*Aufgaben*:
(a) Zitiere aus dem Text über den St. Louis Halbmarathon den Abschnitt, der mit „St. Louis Halbmarathon“ beginnt und bis einschließlich „nur von hinten.“ reicht.
(b) Beantworte zum Text über den St. Louis Halbmarathon diese Fragen:
(i) An welcher Bar gab es die beste Party, und ungefähr bei welcher Meile lag sie?
(ii) Wie viele Marathons ist Larry schon gelaufen?
(iii) Wie alt ist Larry mittlerweile?
(c) Fasse den Text über den St. Louis Halbmarathon in zwei Sätzen zusammen.

*Text zur Analyse*:
+ + + + + + +

Die beste Party ging übrigens an der Howards Bar ungefähr bei Meile 8. Hier wird in Tier-Onesies getrunken und getanzt und das zusammen mit der lauten Musik ist so ziemlich der beste Energiepush den man sich nach 13 hügeligen Kilometern wünschen kann. Hier hatte mein Handy übrigens genug und ist „eingefroren“ – Fotos machen ging nicht mehr, beziehungsweise ich hatte Sorge, dass dadurch mein Runtastic abstürzen konnte. Deshalb freue ich mich sehr, dass ich das Foto von RealLifeStl nutzen darf (schau‘ unbedingt mal auf Facebook oder Instagram vorbei, wenn du dich für St. Louis interessierst!)
St. Louis Halbmarathon – Celebrities

Zwei interessante Begegnungen hatte ich während meines Laufs: zum einen „Marathon Maniac“ Larry, der in seinem Leben schon über 1.800 Marathons gelaufen ist (und das mit mittlerweile 72 Jahren!). Leider war ich zu schüchtern, ihn anzusprechen, deshalb gibt’s das Foto nur von hinten.

+ + + + + + +

Diagrammbasierte Quizfragen

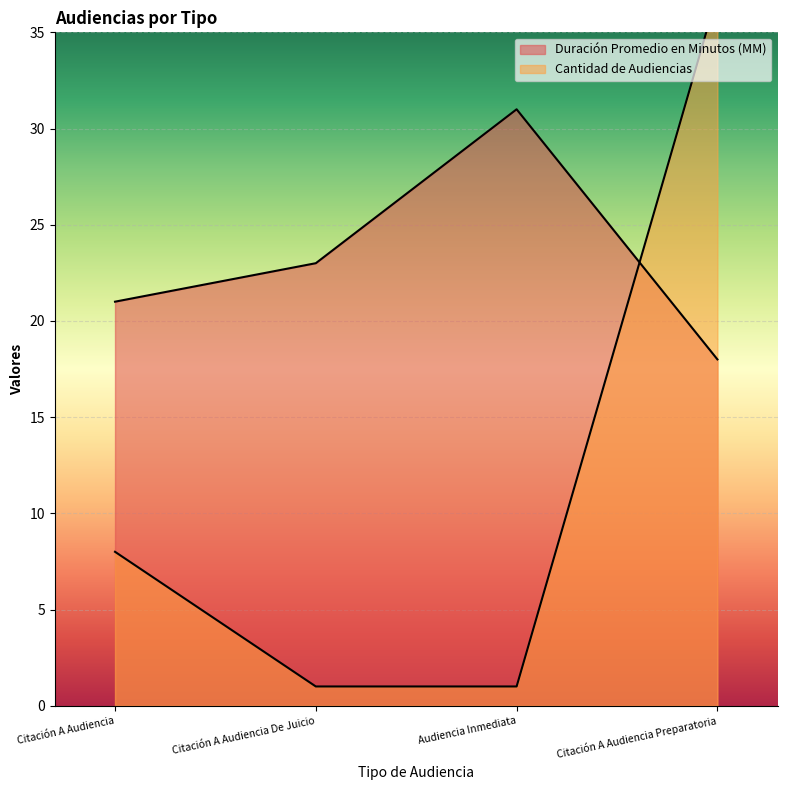

How many values in the Duración Promedio en Minutos (MM) series exceed 23?

1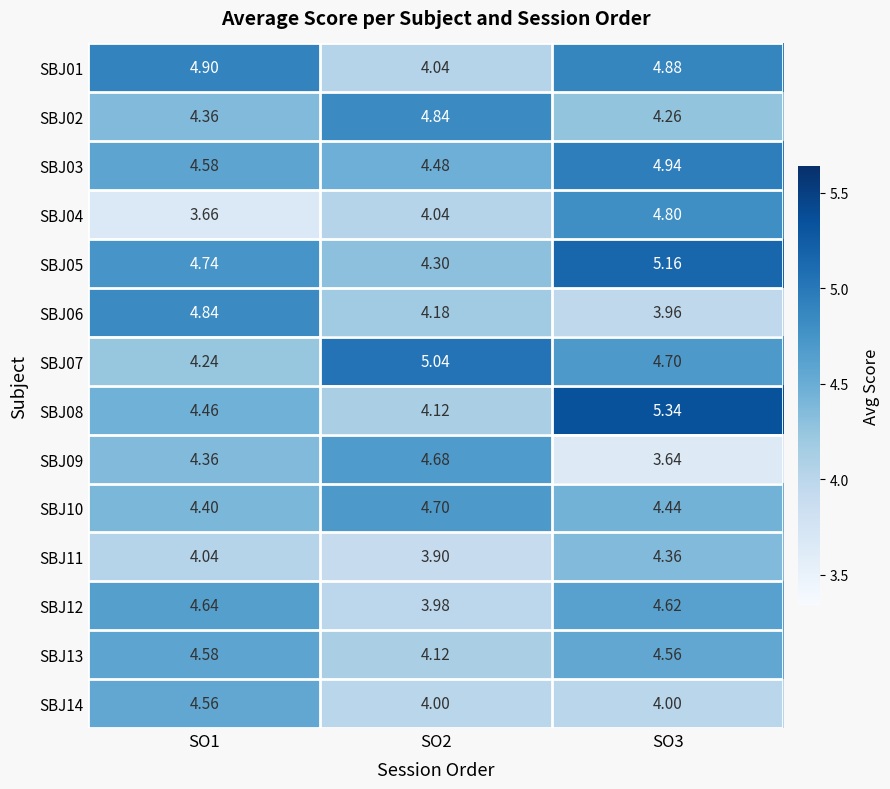

Is the value of SBJ02 at SO3 greater than the value of SBJ08 at SO1?

No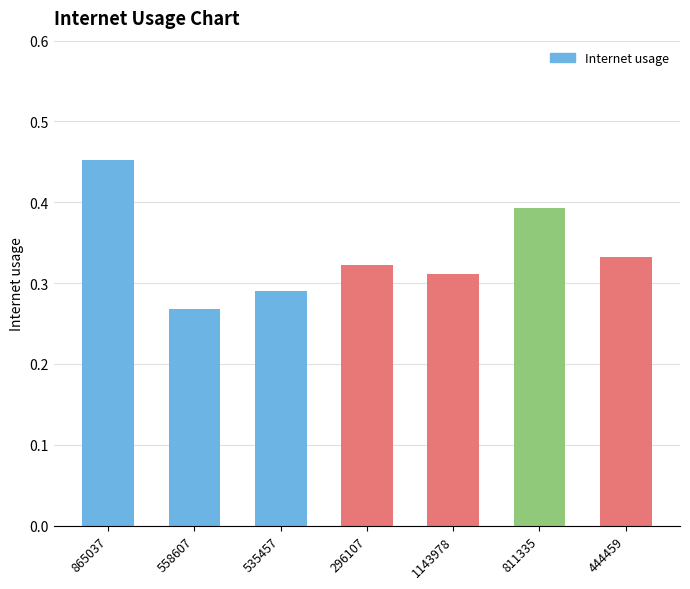

Where is the data nearest to the value 0?

558607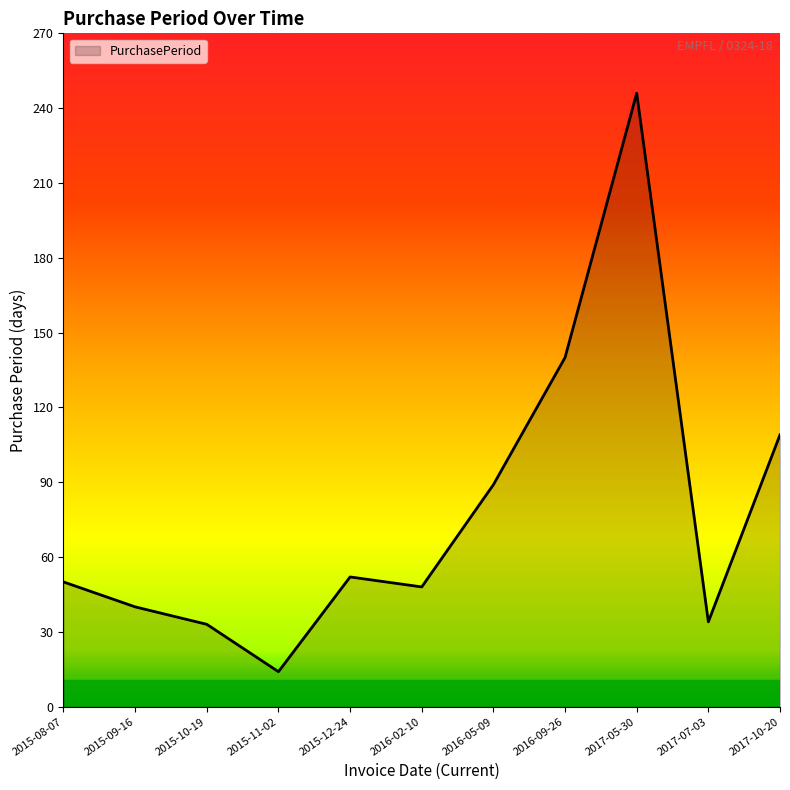

True or false: the data shows 89 at 2016-05-09.

True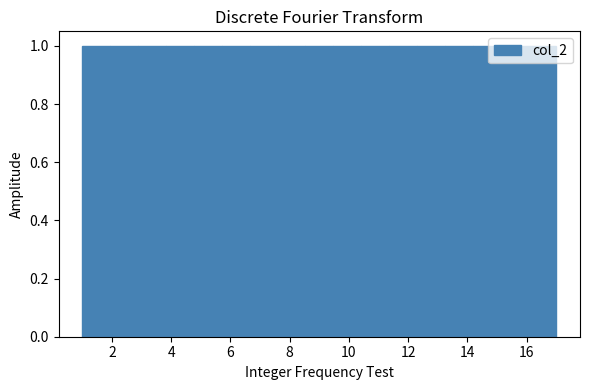

How tall is the bar that spans 15.2 to 16.0 on the x-axis? Neither the bar edges nor the heights are printed on the chart, so give them approximately, as read against the axes.

1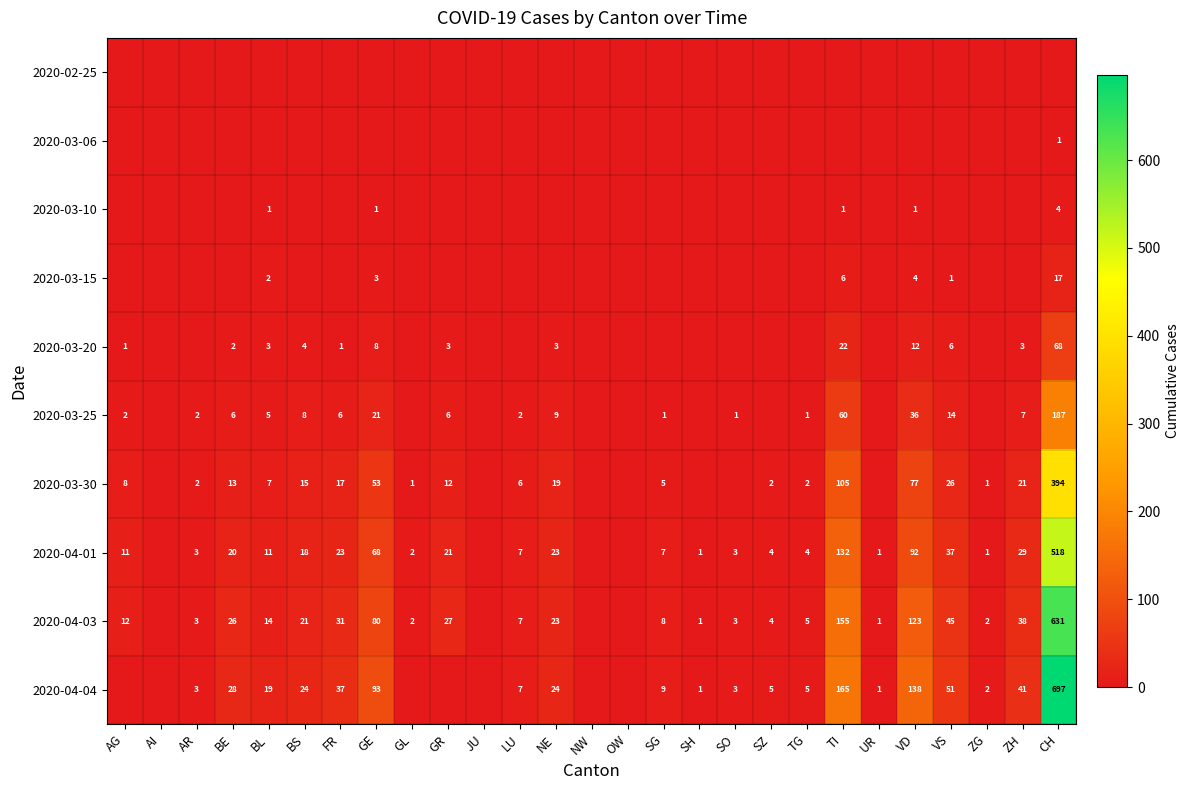

The value of 2020-04-01 at SG is 3. True or false?

False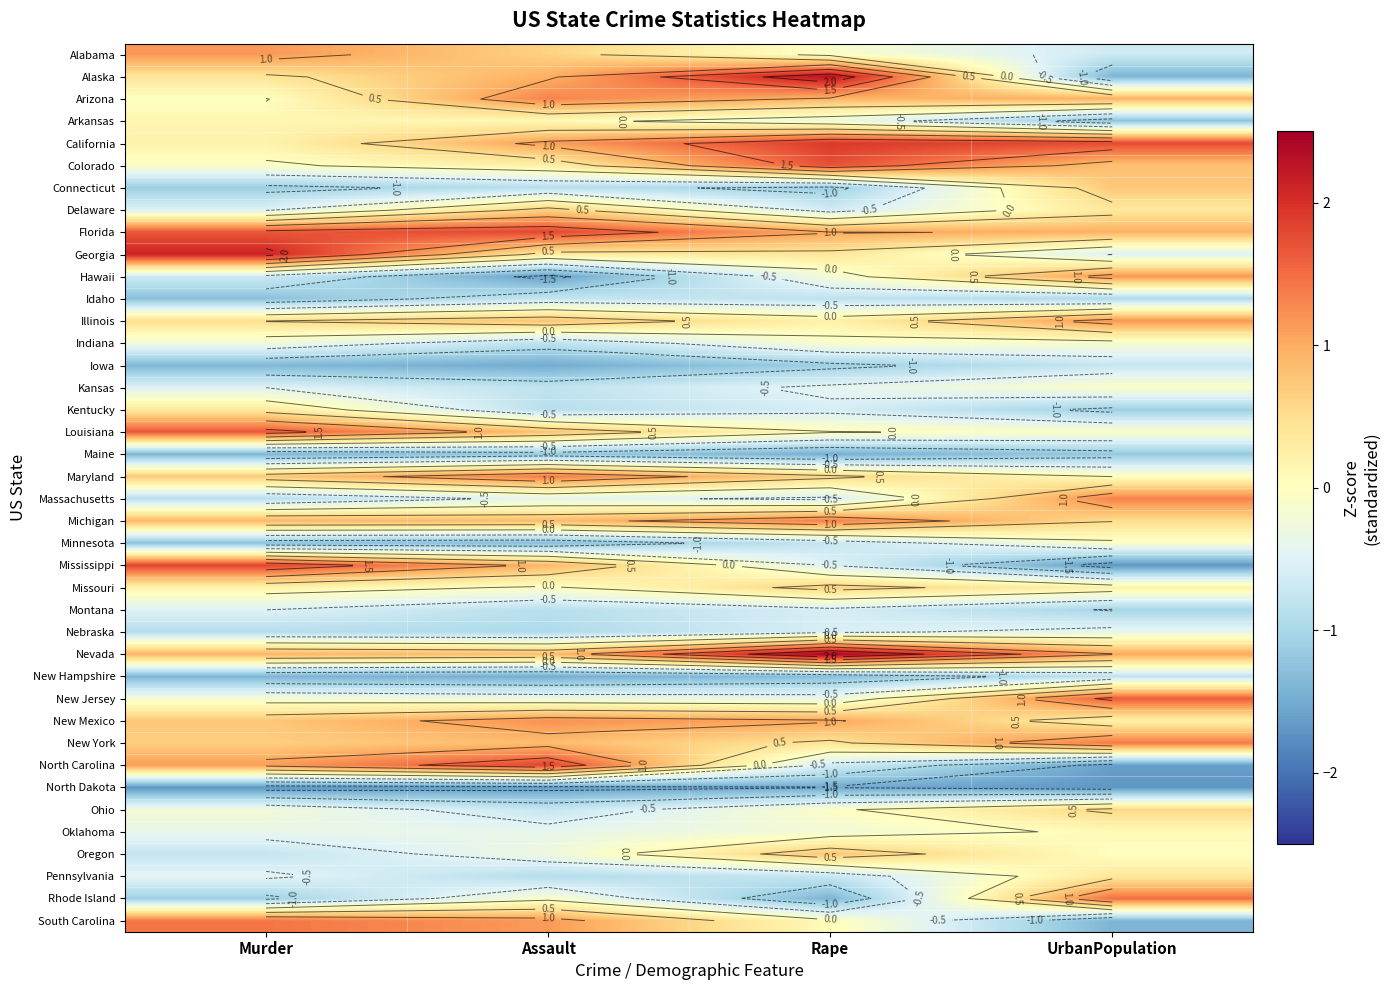

At Murder, list the series in order from smallest to largest.

North Dakota, Maine, New Hampshire, Iowa, Idaho, Minnesota, Connecticut, Rhode Island, Nebraska, Massachusetts, Oregon, Hawaii, Delaware, Kansas, Montana, Pennsylvania, Oklahoma, Indiana, Ohio, New Jersey, Colorado, Arizona, Arkansas, California, Missouri, Kentucky, Alaska, Illinois, New York, Maryland, New Mexico, Michigan, Nevada, North Carolina, Alabama, South Carolina, Florida, Louisiana, Mississippi, Georgia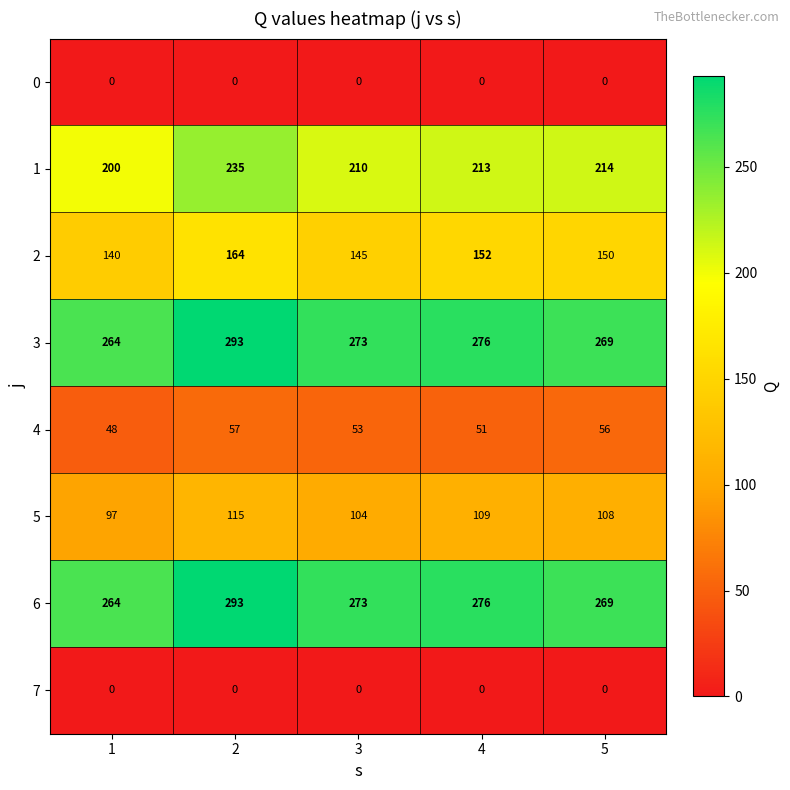

What is the difference between the highest and lowest values at 5?

269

+ + + + + + +

*Antworten je Aufgabe*:
(a)
St. Louis Halbmarathon – Celebrities

Zwei interessante Begegnungen hatte ich während meines Laufs: zum einen „Marathon Maniac“ Larry, der in seinem Leben schon über 1.800 Marathons gelaufen ist (und das mit mittlerweile 72 Jahren!). Leider war ich zu schüchtern, ihn anzusprechen, deshalb gibt’s das Foto nur von hinten.

(b)
(i) An der Howards Bar, ungefähr bei Meile 8.
(ii) Über 1.800.
(iii) 72 Jahre.

(c) An der Howards Bar wurde ungefähr bei Meile 8 in Tier-Onesies zu lauter Musik getrunken und getanzt, was nach 13 hügeligen Kilometern einen großen Energieschub gab, doch dort fror auch das Handy ein, sodass keine Fotos mehr gemacht wurden. Zu den Begegnungen während des Laufs gehörte „Marathon Maniac“ Larry, der mit mittlerweile 72 Jahren schon über 1.800 Marathons gelaufen ist.